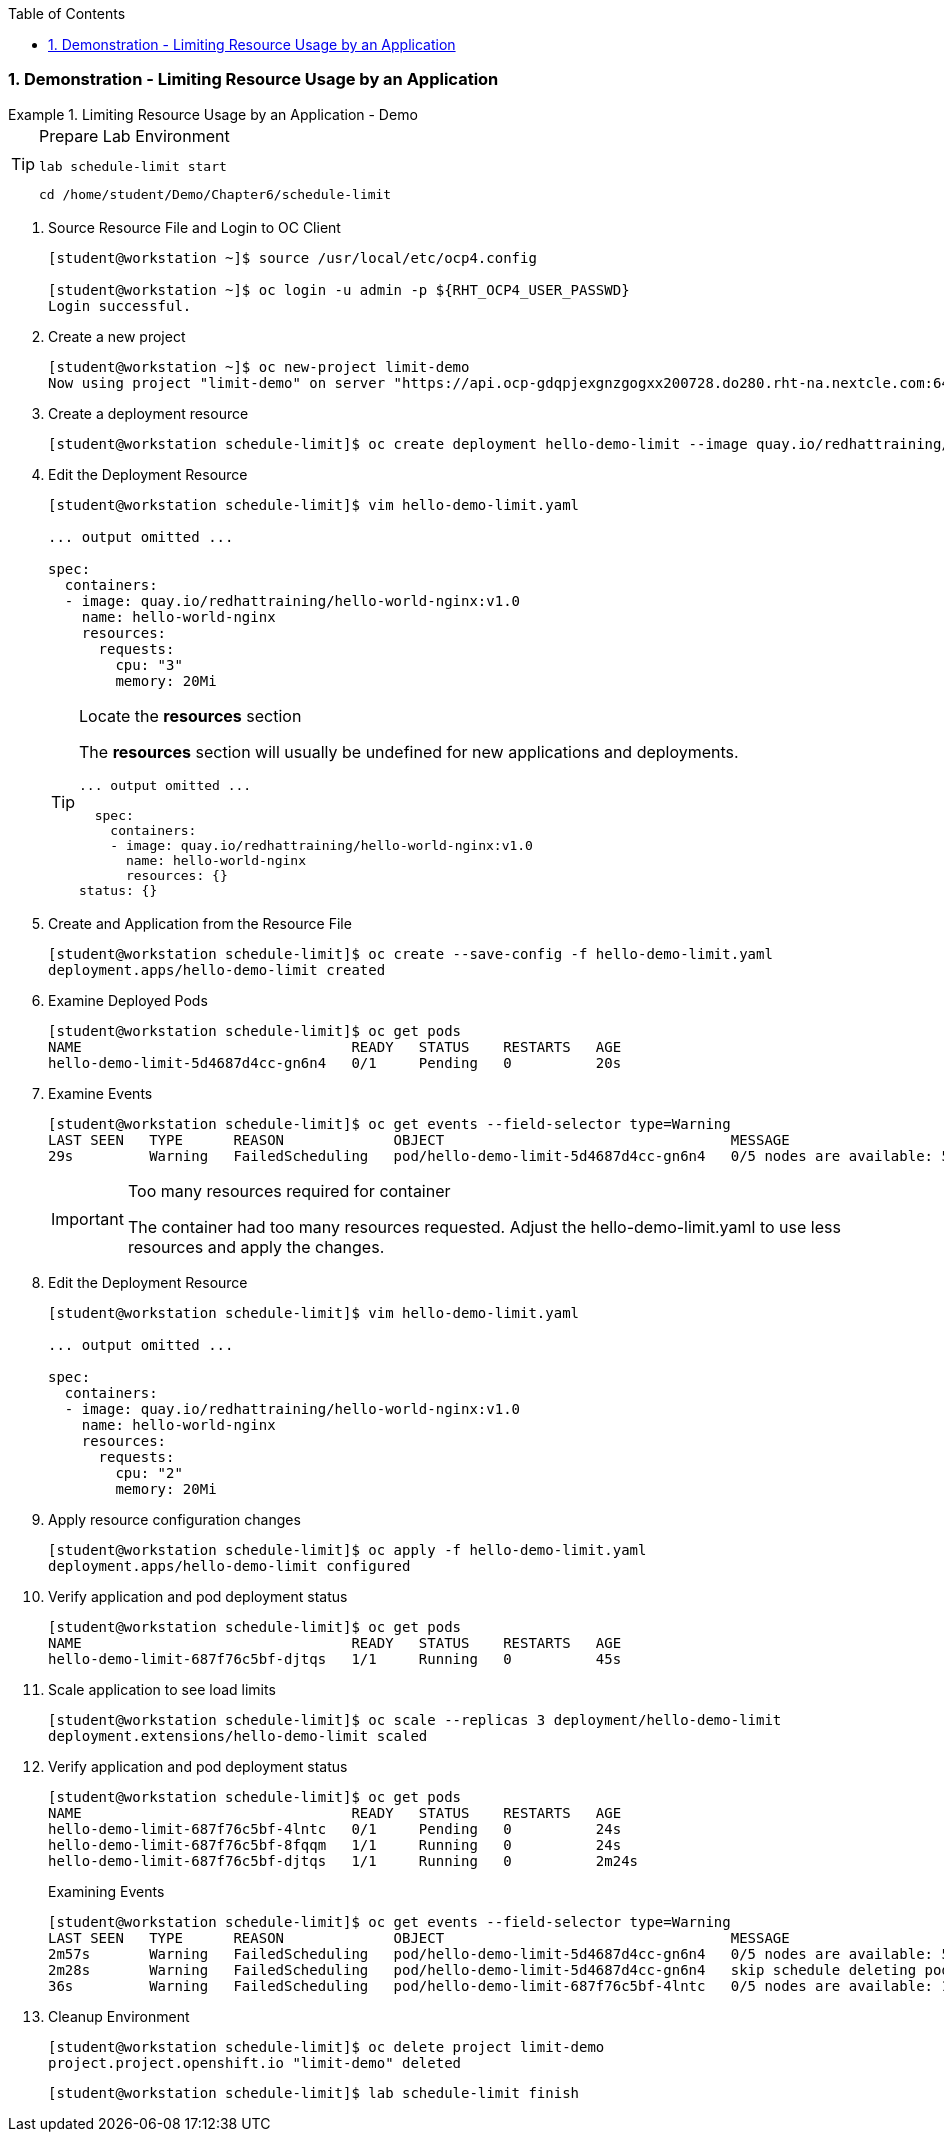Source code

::pygments-style: tango
:source-highlighter: coderay
:toc:
:toclevels: 7
:sectnums:
:sectnumlevels: 6
:numbered:
:chapter-label:
:icons: font
:imagesdir: images/

=== Demonstration - Limiting Resource Usage by an Application

.Limiting Resource Usage by an Application - Demo
=====

.Prepare Lab Environment
[TIP]
====

[source,bash]
----
lab schedule-limit start
----


[source,bash]
----
cd /home/student/Demo/Chapter6/schedule-limit
----

====

. Source Resource File and Login to OC Client
+
[source,bash]
----
[student@workstation ~]$ source /usr/local/etc/ocp4.config

[student@workstation ~]$ oc login -u admin -p ${RHT_OCP4_USER_PASSWD}
Login successful.
----


. Create a new project
+
[source,bash]
----
[student@workstation ~]$ oc new-project limit-demo
Now using project "limit-demo" on server "https://api.ocp-gdqpjexgnzgogxx200728.do280.rht-na.nextcle.com:6443".
----

. Create a deployment resource
+
[source,bash]
----
[student@workstation schedule-limit]$ oc create deployment hello-demo-limit --image quay.io/redhattraining/hello-world-nginx:v1.0 --dry-run -o yaml > hello-demo-limit.yaml
----

. Edit the Deployment Resource
+
[source,bash]
----
[student@workstation schedule-limit]$ vim hello-demo-limit.yaml

... output omitted ...

spec:
  containers:
  - image: quay.io/redhattraining/hello-world-nginx:v1.0
    name: hello-world-nginx
    resources:
      requests:
        cpu: "3"
        memory: 20Mi
----
+
.Locate the *resources* section
[TIP]
====
The *resources* section will usually be undefined for new applications and deployments.

[source,bash]
----
... output omitted ...

  spec:
    containers:
    - image: quay.io/redhattraining/hello-world-nginx:v1.0
      name: hello-world-nginx
      resources: {}
status: {}
----

====


. Create and Application from the Resource File
+
[source,bash]
----
[student@workstation schedule-limit]$ oc create --save-config -f hello-demo-limit.yaml
deployment.apps/hello-demo-limit created
----

. Examine Deployed Pods
+
[source,bash]
----
[student@workstation schedule-limit]$ oc get pods
NAME                                READY   STATUS    RESTARTS   AGE
hello-demo-limit-5d4687d4cc-gn6n4   0/1     Pending   0          20s
----

. Examine Events
+
[source,bash]
----
[student@workstation schedule-limit]$ oc get events --field-selector type=Warning
LAST SEEN   TYPE      REASON             OBJECT                                  MESSAGE
29s         Warning   FailedScheduling   pod/hello-demo-limit-5d4687d4cc-gn6n4   0/5 nodes are available: 5 Insufficient cpu.
----
+
.Too many resources required for container
[IMPORTANT]
====
The container had too many resources requested. Adjust the hello-demo-limit.yaml to use less resources and apply the changes.
====

. Edit the Deployment Resource
+
[source,bash]
----
[student@workstation schedule-limit]$ vim hello-demo-limit.yaml

... output omitted ...

spec:
  containers:
  - image: quay.io/redhattraining/hello-world-nginx:v1.0
    name: hello-world-nginx
    resources:
      requests:
        cpu: "2"
        memory: 20Mi
----

. Apply resource configuration changes
+
[source,bash]
----
[student@workstation schedule-limit]$ oc apply -f hello-demo-limit.yaml
deployment.apps/hello-demo-limit configured
----

. Verify application and pod deployment status
+
[source,bash]
----
[student@workstation schedule-limit]$ oc get pods
NAME                                READY   STATUS    RESTARTS   AGE
hello-demo-limit-687f76c5bf-djtqs   1/1     Running   0          45s
----

. Scale application to see load limits
+
[source,bash]
----
[student@workstation schedule-limit]$ oc scale --replicas 3 deployment/hello-demo-limit
deployment.extensions/hello-demo-limit scaled
----

. Verify application and pod deployment status
+
[source,bash]
----
[student@workstation schedule-limit]$ oc get pods
NAME                                READY   STATUS    RESTARTS   AGE
hello-demo-limit-687f76c5bf-4lntc   0/1     Pending   0          24s
hello-demo-limit-687f76c5bf-8fqqm   1/1     Running   0          24s
hello-demo-limit-687f76c5bf-djtqs   1/1     Running   0          2m24s
----
+
.Examining Events
[source,bash]
----
[student@workstation schedule-limit]$ oc get events --field-selector type=Warning
LAST SEEN   TYPE      REASON             OBJECT                                  MESSAGE
2m57s       Warning   FailedScheduling   pod/hello-demo-limit-5d4687d4cc-gn6n4   0/5 nodes are available: 5 Insufficient cpu.
2m28s       Warning   FailedScheduling   pod/hello-demo-limit-5d4687d4cc-gn6n4   skip schedule deleting pod: limit-demo/hello-demo-limit-5d4687d4cc-gn6n4
36s         Warning   FailedScheduling   pod/hello-demo-limit-687f76c5bf-4lntc   0/5 nodes are available: 1 node(s) had taints that the pod didn't tolerate, 4 Insufficient cpu
----

. Cleanup Environment
+
[source,bash]
----
[student@workstation schedule-limit]$ oc delete project limit-demo
project.project.openshift.io "limit-demo" deleted
----
+
[source,bash]
----
[student@workstation schedule-limit]$ lab schedule-limit finish
----

=====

**Directions for this task:**
Print each line of the material above exactly, with the pictures removed from your copy.

**Answer to this problem:**
Source code

::pygments-style: tango
:source-highlighter: coderay
:toc:
:toclevels: 7
:sectnums:
:sectnumlevels: 6
:numbered:
:chapter-label:
:icons: font
:imagesdir: images/

=== Demonstration - Limiting Resource Usage by an Application

.Limiting Resource Usage by an Application - Demo
=====

.Prepare Lab Environment
[TIP]
====

[source,bash]
----
lab schedule-limit start
----


[source,bash]
----
cd /home/student/Demo/Chapter6/schedule-limit
----

====

. Source Resource File and Login to OC Client
+
[source,bash]
----
[student@workstation ~]$ source /usr/local/etc/ocp4.config

[student@workstation ~]$ oc login -u admin -p ${RHT_OCP4_USER_PASSWD}
Login successful.
----


. Create a new project
+
[source,bash]
----
[student@workstation ~]$ oc new-project limit-demo
Now using project "limit-demo" on server "https://api.ocp-gdqpjexgnzgogxx200728.do280.rht-na.nextcle.com:6443".
----

. Create a deployment resource
+
[source,bash]
----
[student@workstation schedule-limit]$ oc create deployment hello-demo-limit --image quay.io/redhattraining/hello-world-nginx:v1.0 --dry-run -o yaml > hello-demo-limit.yaml
----

. Edit the Deployment Resource
+
[source,bash]
----
[student@workstation schedule-limit]$ vim hello-demo-limit.yaml

... output omitted ...

spec:
  containers:
  - image: quay.io/redhattraining/hello-world-nginx:v1.0
    name: hello-world-nginx
    resources:
      requests:
        cpu: "3"
        memory: 20Mi
----
+
.Locate the *resources* section
[TIP]
====
The *resources* section will usually be undefined for new applications and deployments.

[source,bash]
----
... output omitted ...

  spec:
    containers:
    - image: quay.io/redhattraining/hello-world-nginx:v1.0
      name: hello-world-nginx
      resources: {}
status: {}
----

====


. Create and Application from the Resource File
+
[source,bash]
----
[student@workstation schedule-limit]$ oc create --save-config -f hello-demo-limit.yaml
deployment.apps/hello-demo-limit created
----

. Examine Deployed Pods
+
[source,bash]
----
[student@workstation schedule-limit]$ oc get pods
NAME                                READY   STATUS    RESTARTS   AGE
hello-demo-limit-5d4687d4cc-gn6n4   0/1     Pending   0          20s
----

. Examine Events
+
[source,bash]
----
[student@workstation schedule-limit]$ oc get events --field-selector type=Warning
LAST SEEN   TYPE      REASON             OBJECT                                  MESSAGE
29s         Warning   FailedScheduling   pod/hello-demo-limit-5d4687d4cc-gn6n4   0/5 nodes are available: 5 Insufficient cpu.
----
+
.Too many resources required for container
[IMPORTANT]
====
The container had too many resources requested. Adjust the hello-demo-limit.yaml to use less resources and apply the changes.
====

. Edit the Deployment Resource
+
[source,bash]
----
[student@workstation schedule-limit]$ vim hello-demo-limit.yaml

... output omitted ...

spec:
  containers:
  - image: quay.io/redhattraining/hello-world-nginx:v1.0
    name: hello-world-nginx
    resources:
      requests:
        cpu: "2"
        memory: 20Mi
----

. Apply resource configuration changes
+
[source,bash]
----
[student@workstation schedule-limit]$ oc apply -f hello-demo-limit.yaml
deployment.apps/hello-demo-limit configured
----

. Verify application and pod deployment status
+
[source,bash]
----
[student@workstation schedule-limit]$ oc get pods
NAME                                READY   STATUS    RESTARTS   AGE
hello-demo-limit-687f76c5bf-djtqs   1/1     Running   0          45s
----

. Scale application to see load limits
+
[source,bash]
----
[student@workstation schedule-limit]$ oc scale --replicas 3 deployment/hello-demo-limit
deployment.extensions/hello-demo-limit scaled
----

. Verify application and pod deployment status
+
[source,bash]
----
[student@workstation schedule-limit]$ oc get pods
NAME                                READY   STATUS    RESTARTS   AGE
hello-demo-limit-687f76c5bf-4lntc   0/1     Pending   0          24s
hello-demo-limit-687f76c5bf-8fqqm   1/1     Running   0          24s
hello-demo-limit-687f76c5bf-djtqs   1/1     Running   0          2m24s
----
+
.Examining Events
[source,bash]
----
[student@workstation schedule-limit]$ oc get events --field-selector type=Warning
LAST SEEN   TYPE      REASON             OBJECT                                  MESSAGE
2m57s       Warning   FailedScheduling   pod/hello-demo-limit-5d4687d4cc-gn6n4   0/5 nodes are available: 5 Insufficient cpu.
2m28s       Warning   FailedScheduling   pod/hello-demo-limit-5d4687d4cc-gn6n4   skip schedule deleting pod: limit-demo/hello-demo-limit-5d4687d4cc-gn6n4
36s         Warning   FailedScheduling   pod/hello-demo-limit-687f76c5bf-4lntc   0/5 nodes are available: 1 node(s) had taints that the pod didn't tolerate, 4 Insufficient cpu
----

. Cleanup Environment
+
[source,bash]
----
[student@workstation schedule-limit]$ oc delete project limit-demo
project.project.openshift.io "limit-demo" deleted
----
+
[source,bash]
----
[student@workstation schedule-limit]$ lab schedule-limit finish
----

=====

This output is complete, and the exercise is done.